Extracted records
────────────────

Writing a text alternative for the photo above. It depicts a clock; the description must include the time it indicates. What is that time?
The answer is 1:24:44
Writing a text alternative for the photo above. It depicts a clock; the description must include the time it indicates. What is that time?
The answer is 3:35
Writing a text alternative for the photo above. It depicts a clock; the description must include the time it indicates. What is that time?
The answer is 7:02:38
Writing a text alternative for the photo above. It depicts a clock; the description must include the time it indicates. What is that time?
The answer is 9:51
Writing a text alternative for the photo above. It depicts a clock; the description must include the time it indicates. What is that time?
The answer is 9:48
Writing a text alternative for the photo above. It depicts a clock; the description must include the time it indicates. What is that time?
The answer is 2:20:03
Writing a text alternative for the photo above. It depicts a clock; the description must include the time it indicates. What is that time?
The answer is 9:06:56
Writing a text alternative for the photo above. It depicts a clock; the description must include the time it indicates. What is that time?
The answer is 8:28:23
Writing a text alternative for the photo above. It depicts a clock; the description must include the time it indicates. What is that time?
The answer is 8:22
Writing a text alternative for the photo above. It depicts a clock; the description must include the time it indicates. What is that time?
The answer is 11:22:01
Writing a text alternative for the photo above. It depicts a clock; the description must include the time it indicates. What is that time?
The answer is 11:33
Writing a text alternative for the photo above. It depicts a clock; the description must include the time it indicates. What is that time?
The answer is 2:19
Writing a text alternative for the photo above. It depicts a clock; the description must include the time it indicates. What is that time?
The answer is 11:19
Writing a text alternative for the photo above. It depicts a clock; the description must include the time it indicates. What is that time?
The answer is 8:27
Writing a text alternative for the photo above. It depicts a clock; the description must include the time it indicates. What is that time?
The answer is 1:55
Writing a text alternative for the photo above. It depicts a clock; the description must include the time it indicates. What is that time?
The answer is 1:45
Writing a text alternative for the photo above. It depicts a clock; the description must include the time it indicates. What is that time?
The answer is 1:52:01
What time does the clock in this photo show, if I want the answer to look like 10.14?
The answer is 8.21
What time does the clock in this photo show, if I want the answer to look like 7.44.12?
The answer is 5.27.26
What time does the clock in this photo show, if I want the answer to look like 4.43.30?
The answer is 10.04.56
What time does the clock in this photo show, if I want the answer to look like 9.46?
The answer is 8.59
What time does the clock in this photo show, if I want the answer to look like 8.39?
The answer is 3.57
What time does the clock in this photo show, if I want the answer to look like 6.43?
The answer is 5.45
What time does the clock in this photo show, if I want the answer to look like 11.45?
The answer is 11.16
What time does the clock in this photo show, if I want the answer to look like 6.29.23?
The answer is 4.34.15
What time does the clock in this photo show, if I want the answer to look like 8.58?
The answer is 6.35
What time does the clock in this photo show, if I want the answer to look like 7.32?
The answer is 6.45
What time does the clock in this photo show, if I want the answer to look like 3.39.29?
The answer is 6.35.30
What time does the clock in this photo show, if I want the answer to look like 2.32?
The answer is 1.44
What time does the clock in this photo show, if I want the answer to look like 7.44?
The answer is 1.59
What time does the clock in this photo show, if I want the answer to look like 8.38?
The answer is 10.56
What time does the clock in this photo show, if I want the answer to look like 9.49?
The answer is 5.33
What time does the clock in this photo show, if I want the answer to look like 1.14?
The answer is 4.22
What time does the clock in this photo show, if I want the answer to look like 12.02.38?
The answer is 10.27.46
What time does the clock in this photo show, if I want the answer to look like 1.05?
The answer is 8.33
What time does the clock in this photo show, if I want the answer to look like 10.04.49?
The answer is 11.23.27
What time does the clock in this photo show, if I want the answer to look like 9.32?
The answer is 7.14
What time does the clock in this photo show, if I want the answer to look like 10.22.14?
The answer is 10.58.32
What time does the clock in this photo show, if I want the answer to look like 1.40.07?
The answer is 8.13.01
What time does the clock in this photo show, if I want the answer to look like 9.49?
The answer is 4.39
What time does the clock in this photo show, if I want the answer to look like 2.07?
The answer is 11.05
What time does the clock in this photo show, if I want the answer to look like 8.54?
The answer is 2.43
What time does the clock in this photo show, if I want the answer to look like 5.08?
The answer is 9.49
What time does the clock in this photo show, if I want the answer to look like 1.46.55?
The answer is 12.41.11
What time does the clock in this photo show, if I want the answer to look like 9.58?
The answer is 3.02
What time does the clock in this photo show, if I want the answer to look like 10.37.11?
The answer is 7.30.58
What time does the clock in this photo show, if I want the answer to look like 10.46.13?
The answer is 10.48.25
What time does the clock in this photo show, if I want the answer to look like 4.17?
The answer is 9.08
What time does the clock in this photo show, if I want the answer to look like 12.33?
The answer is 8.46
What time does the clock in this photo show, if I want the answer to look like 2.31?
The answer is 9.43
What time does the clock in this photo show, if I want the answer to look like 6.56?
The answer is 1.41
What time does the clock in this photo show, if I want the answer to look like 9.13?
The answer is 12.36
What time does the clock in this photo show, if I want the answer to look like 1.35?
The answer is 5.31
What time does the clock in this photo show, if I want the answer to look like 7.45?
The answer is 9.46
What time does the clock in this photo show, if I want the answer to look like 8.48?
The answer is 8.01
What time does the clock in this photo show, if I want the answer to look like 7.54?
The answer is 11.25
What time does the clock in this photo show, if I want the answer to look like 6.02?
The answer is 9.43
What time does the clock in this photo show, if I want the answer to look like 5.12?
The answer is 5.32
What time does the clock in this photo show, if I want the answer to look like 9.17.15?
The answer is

────────────────

-- SET EXERCISE --
Render every one of the lines above as a JSON list of strings, one string per line, omitting any blank lines.

-- ANSWER TO THIS EXERCISE --
[
  "Writing a text alternative for the photo above. It depicts a clock; the description must include the time it indicates. What is that time?",
  "The answer is 1:24:44",
  "Writing a text alternative for the photo above. It depicts a clock; the description must include the time it indicates. What is that time?",
  "The answer is 3:35",
  "Writing a text alternative for the photo above. It depicts a clock; the description must include the time it indicates. What is that time?",
  "The answer is 7:02:38",
  "Writing a text alternative for the photo above. It depicts a clock; the description must include the time it indicates. What is that time?",
  "The answer is 9:51",
  "Writing a text alternative for the photo above. It depicts a clock; the description must include the time it indicates. What is that time?",
  "The answer is 9:48",
  "Writing a text alternative for the photo above. It depicts a clock; the description must include the time it indicates. What is that time?",
  "The answer is 2:20:03",
  "Writing a text alternative for the photo above. It depicts a clock; the description must include the time it indicates. What is that time?",
  "The answer is 9:06:56",
  "Writing a text alternative for the photo above. It depicts a clock; the description must include the time it indicates. What is that time?",
  "The answer is 8:28:23",
  "Writing a text alternative for the photo above. It depicts a clock; the description must include the time it indicates. What is that time?",
  "The answer is 8:22",
  "Writing a text alternative for the photo above. It depicts a clock; the description must include the time it indicates. What is that time?",
  "The answer is 11:22:01",
  "Writing a text alternative for the photo above. It depicts a clock; the description must include the time it indicates. What is that time?",
  "The answer is 11:33",
  "Writing a text alternative for the photo above. It depicts a clock; the description must include the time it indicates. What is that time?",
  "The answer is 2:19",
  "Writing a text alternative for the photo above. It depicts a clock; the description must include the time it indicates. What is that time?",
  "The answer is 11:19",
  "Writing a text alternative for the photo above. It depicts a clock; the description must include the time it indicates. What is that time?",
  "The answer is 8:27",
  "Writing a text alternative for the photo above. It depicts a clock; the description must include the time it indicates. What is that time?",
  "The answer is 1:55",
  "Writing a text alternative for the photo above. It depicts a clock; the description must include the time it indicates. What is that time?",
  "The answer is 1:45",
  "Writing a text alternative for the photo above. It depicts a clock; the description must include the time it indicates. What is that time?",
  "The answer is 1:52:01",
  "What time does the clock in this photo show, if I want the answer to look like 10.14?",
  "The answer is 8.21",
  "What time does the clock in this photo show, if I want the answer to look like 7.44.12?",
  "The answer is 5.27.26",
  "What time does the clock in this photo show, if I want the answer to look like 4.43.30?",
  "The answer is 10.04.56",
  "What time does the clock in this photo show, if I want the answer to look like 9.46?",
  "The answer is 8.59",
  "What time does the clock in this photo show, if I want the answer to look like 8.39?",
  "The answer is 3.57",
  "What time does the clock in this photo show, if I want the answer to look like 6.43?",
  "The answer is 5.45",
  "What time does the clock in this photo show, if I want the answer to look like 11.45?",
  "The answer is 11.16",
  "What time does the clock in this photo show, if I want the answer to look like 6.29.23?",
  "The answer is 4.34.15",
  "What time does the clock in this photo show, if I want the answer to look like 8.58?",
  "The answer is 6.35",
  "What time does the clock in this photo show, if I want the answer to look like 7.32?",
  "The answer is 6.45",
  "What time does the clock in this photo show, if I want the answer to look like 3.39.29?",
  "The answer is 6.35.30",
  "What time does the clock in this photo show, if I want the answer to look like 2.32?",
  "The answer is 1.44",
  "What time does the clock in this photo show, if I want the answer to look like 7.44?",
  "The answer is 1.59",
  "What time does the clock in this photo show, if I want the answer to look like 8.38?",
  "The answer is 10.56",
  "What time does the clock in this photo show, if I want the answer to look like 9.49?",
  "The answer is 5.33",
  "What time does the clock in this photo show, if I want the answer to look like 1.14?",
  "The answer is 4.22",
  "What time does the clock in this photo show, if I want the answer to look like 12.02.38?",
  "The answer is 10.27.46",
  "What time does the clock in this photo show, if I want the answer to look like 1.05?",
  "The answer is 8.33",
  "What time does the clock in this photo show, if I want the answer to look like 10.04.49?",
  "The answer is 11.23.27",
  "What time does the clock in this photo show, if I want the answer to look like 9.32?",
  "The answer is 7.14",
  "What time does the clock in this photo show, if I want the answer to look like 10.22.14?",
  "The answer is 10.58.32",
  "What time does the clock in this photo show, if I want the answer to look like 1.40.07?",
  "The answer is 8.13.01",
  "What time does the clock in this photo show, if I want the answer to look like 9.49?",
  "The answer is 4.39",
  "What time does the clock in this photo show, if I want the answer to look like 2.07?",
  "The answer is 11.05",
  "What time does the clock in this photo show, if I want the answer to look like 8.54?",
  "The answer is 2.43",
  "What time does the clock in this photo show, if I want the answer to look like 5.08?",
  "The answer is 9.49",
  "What time does the clock in this photo show, if I want the answer to look like 1.46.55?",
  "The answer is 12.41.11",
  "What time does the clock in this photo show, if I want the answer to look like 9.58?",
  "The answer is 3.02",
  "What time does the clock in this photo show, if I want the answer to look like 10.37.11?",
  "The answer is 7.30.58",
  "What time does the clock in this photo show, if I want the answer to look like 10.46.13?",
  "The answer is 10.48.25",
  "What time does the clock in this photo show, if I want the answer to look like 4.17?",
  "The answer is 9.08",
  "What time does the clock in this photo show, if I want the answer to look like 12.33?",
  "The answer is 8.46",
  "What time does the clock in this photo show, if I want the answer to look like 2.31?",
  "The answer is 9.43",
  "What time does the clock in this photo show, if I want the answer to look like 6.56?",
  "The answer is 1.41",
  "What time does the clock in this photo show, if I want the answer to look like 9.13?",
  "The answer is 12.36",
  "What time does the clock in this photo show, if I want the answer to look like 1.35?",
  "The answer is 5.31",
  "What time does the clock in this photo show, if I want the answer to look like 7.45?",
  "The answer is 9.46",
  "What time does the clock in this photo show, if I want the answer to look like 8.48?",
  "The answer is 8.01",
  "What time does the clock in this photo show, if I want the answer to look like 7.54?",
  "The answer is 11.25",
  "What time does the clock in this photo show, if I want the answer to look like 6.02?",
  "The answer is 9.43",
  "What time does the clock in this photo show, if I want the answer to look like 5.12?",
  "The answer is 5.32",
  "What time does the clock in this photo show, if I want the answer to look like 9.17.15?",
  "The answer is"
]